Additionally, these tools are able to optimize content and instruction differently to separate students to better facilitate learning, Matsuda added.
Matsuda added there are concerns students may be using AI to replace their own thinking and to complete their work for them, instead of actually engaging with content.
“It’s not only saving them time but more like easing their pain. Instead of committing to challenge the tough questions by themselves, they ask AI to do so for them,” Matsuda said. “No pain, no gain.”
Matsuda said outright prohibition of AI across the board is not a good idea, as it can be a useful tool for learning if used properly.
Disclosure is also a critical element of AI usage. Dubljevic compared it to disclosing what programs are used to process statistics in research. He added that while many are hesitant to disclose when they use AI, transparency and academic honesty are critical in assignments and in research.
AI may have a place in certain classrooms but not others, Dubljevic emphasized, such as when developing fundamental skills.
“If the courses teach you certain basic skills, then you need to rely on yourself. Then there’s courses for more advanced students, when you already know certain things, then to use AI to improve what you’re doing, how you’re doing it, and so on,” Dubljevic said.
Ensuring AI follows human ethical frameworks is key, Dubljevic said.

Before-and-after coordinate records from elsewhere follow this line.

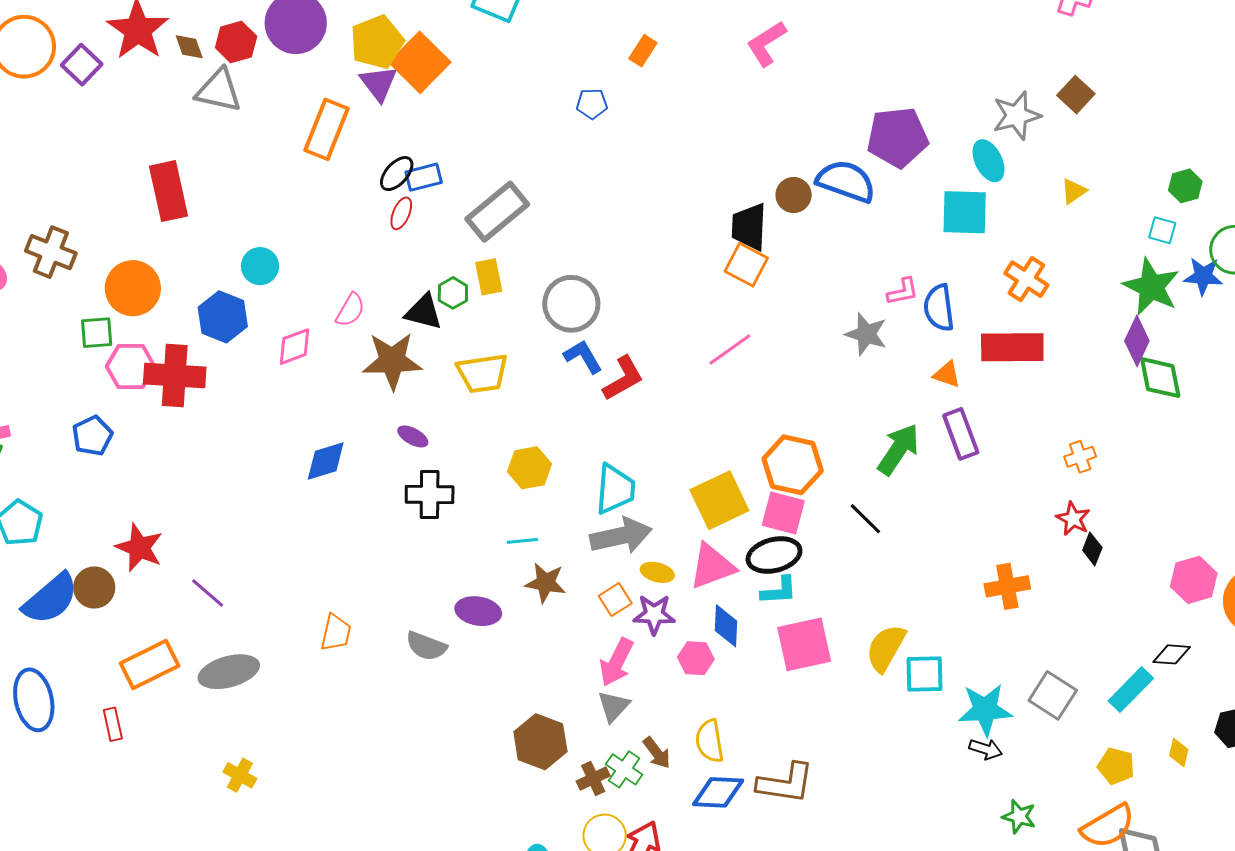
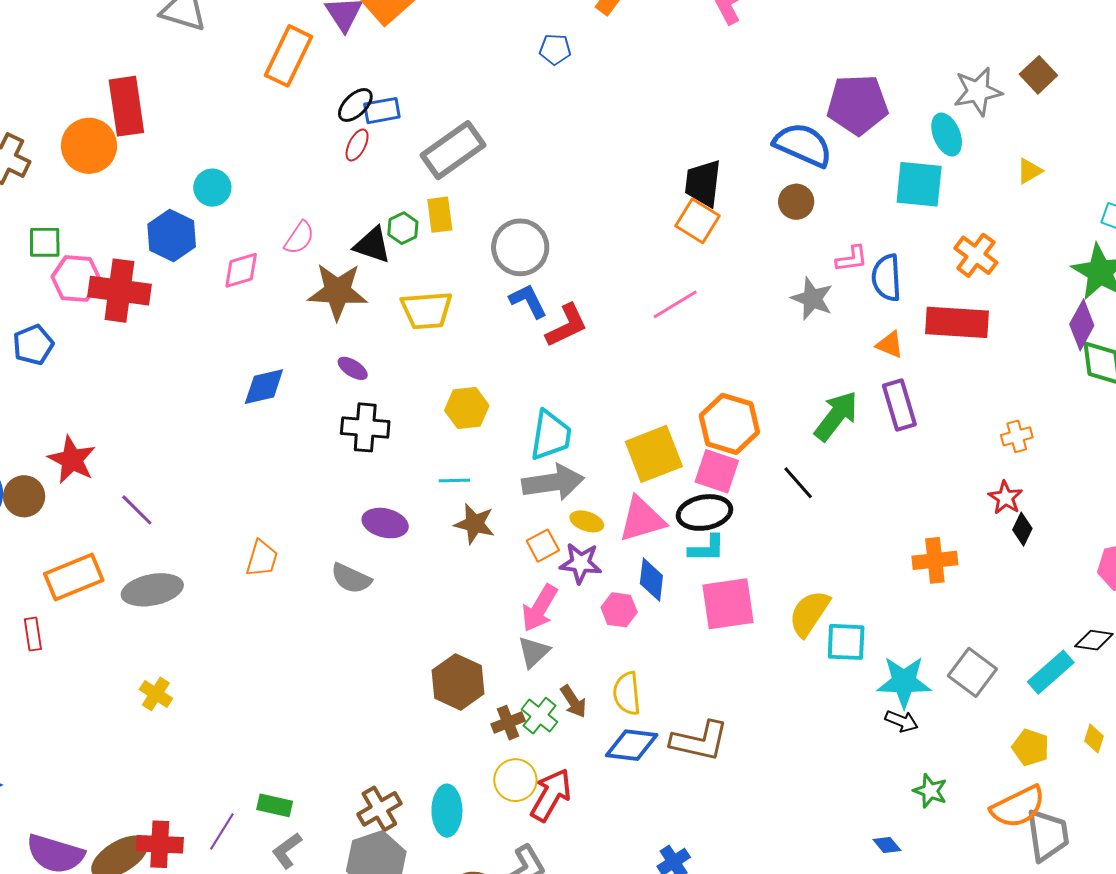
brown circle: (794, 195) -> (796, 202), moved
orange circle: (133, 288) -> (89, 146), moved
purple ellipse: (478, 611) -> (385, 523), moved

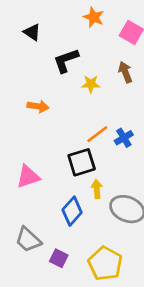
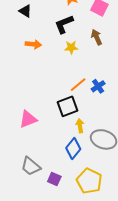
black L-shape: (66, 60) -> (64, 24), moved
orange arrow: (38, 106) -> (33, 44), moved
blue diamond: (72, 211) -> (73, 149), moved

Dubljevic is the program director of the Centering AI in Society and Ethic Initiative.
Dubljevic also cited a 2025 research paper he authored, emphasizing applying the Agent-Deed Consequence Model to artificial intelligence systems to ensure ethical decision-making in AI systems such as autonomous vehicles, smart cities, or generative AI such as ChatGPT.
“AI is already making decisions that are affecting humans,” Dubljevic said. “So we need to equip them with a functional equivalent of human moral decision-making. So what we do is we explain how humans do it with the subcomponents of morality.”

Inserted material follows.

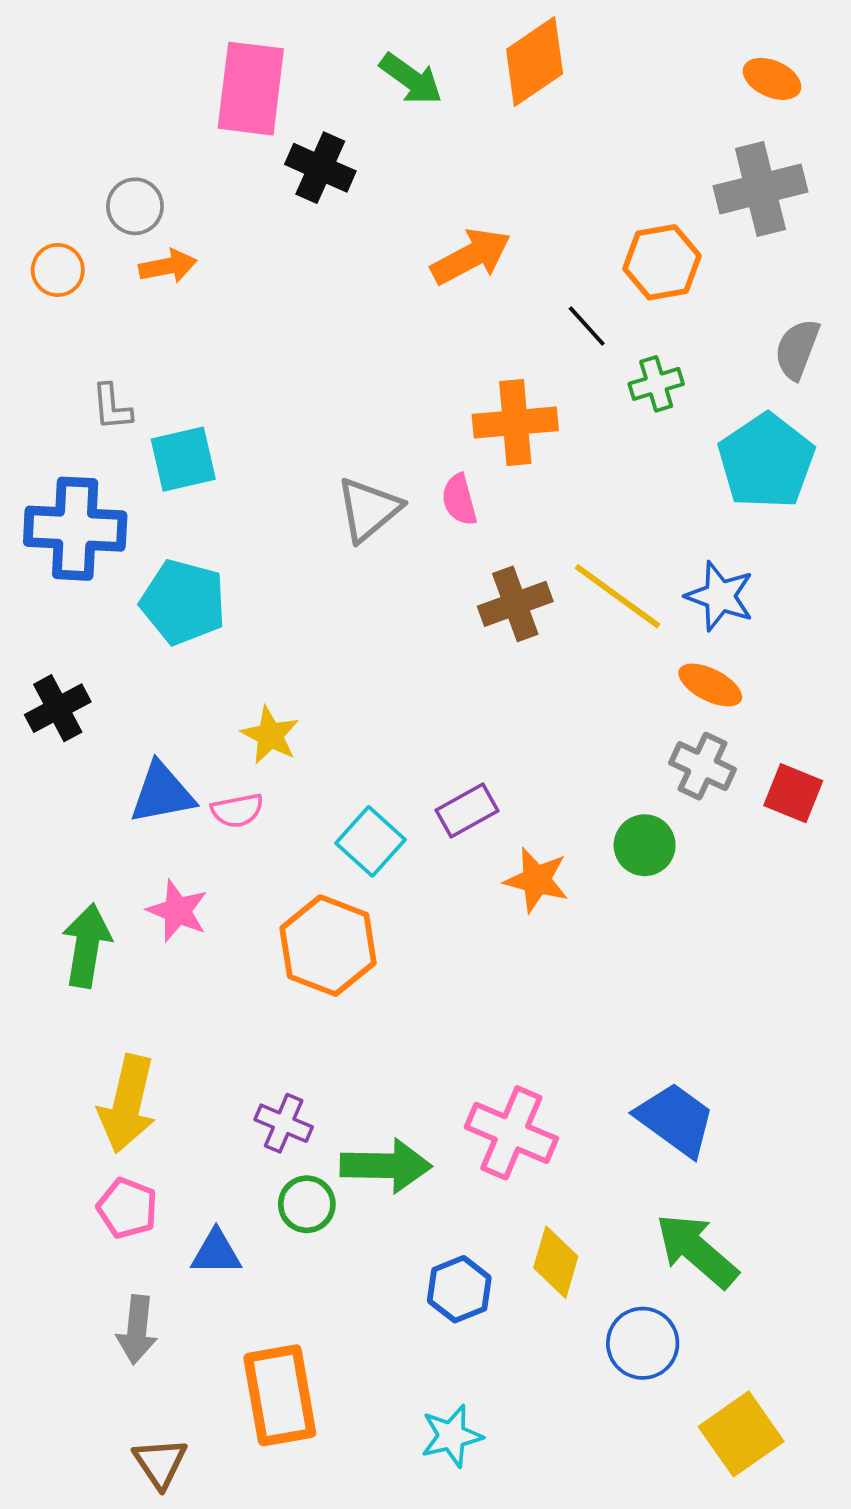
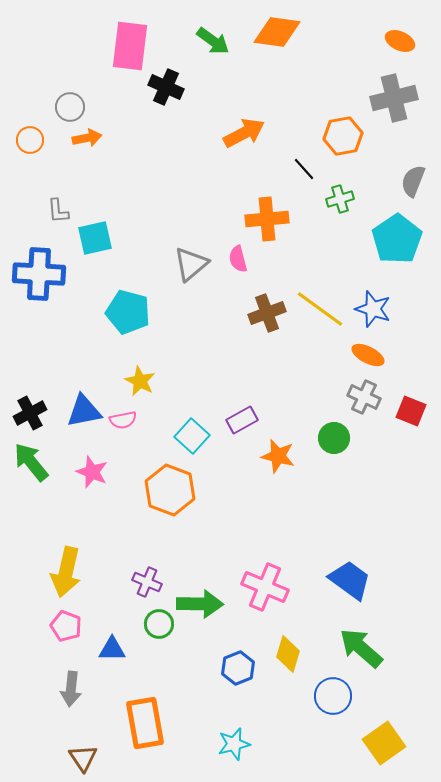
orange diamond: (535, 62) -> (277, 32), turned 42
cyan pentagon: (183, 602) -> (128, 312), moved
black cross: (58, 708) -> (30, 413), moved
green arrow: (87, 946) -> (31, 462), moved, turned -48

The Neurocomputational Ethics Research Group, of which Dubljevic is principal investigator, will also be holding a conference in early June, aiming to discuss frameworks for AI ethics at NC State and beyond, with students invited to attend.
Dubljevic stated AI also holds promise in various fields, such as assistive medical care.
“Social robots are supposed to help people with mild cognitive impairment. So people whose cognition is starting to slip, AI can provide them with reminders, right?” Dubljevic said. “AI is providing you with the reminder and then you continue functioning relatively normally in your home, which is extremely important.”
Despite concerns around improper use, Matsuda remains optimistic about the future of AI in education and learning.
“I believe AI has a strong potential to make education better,” Matsuda said.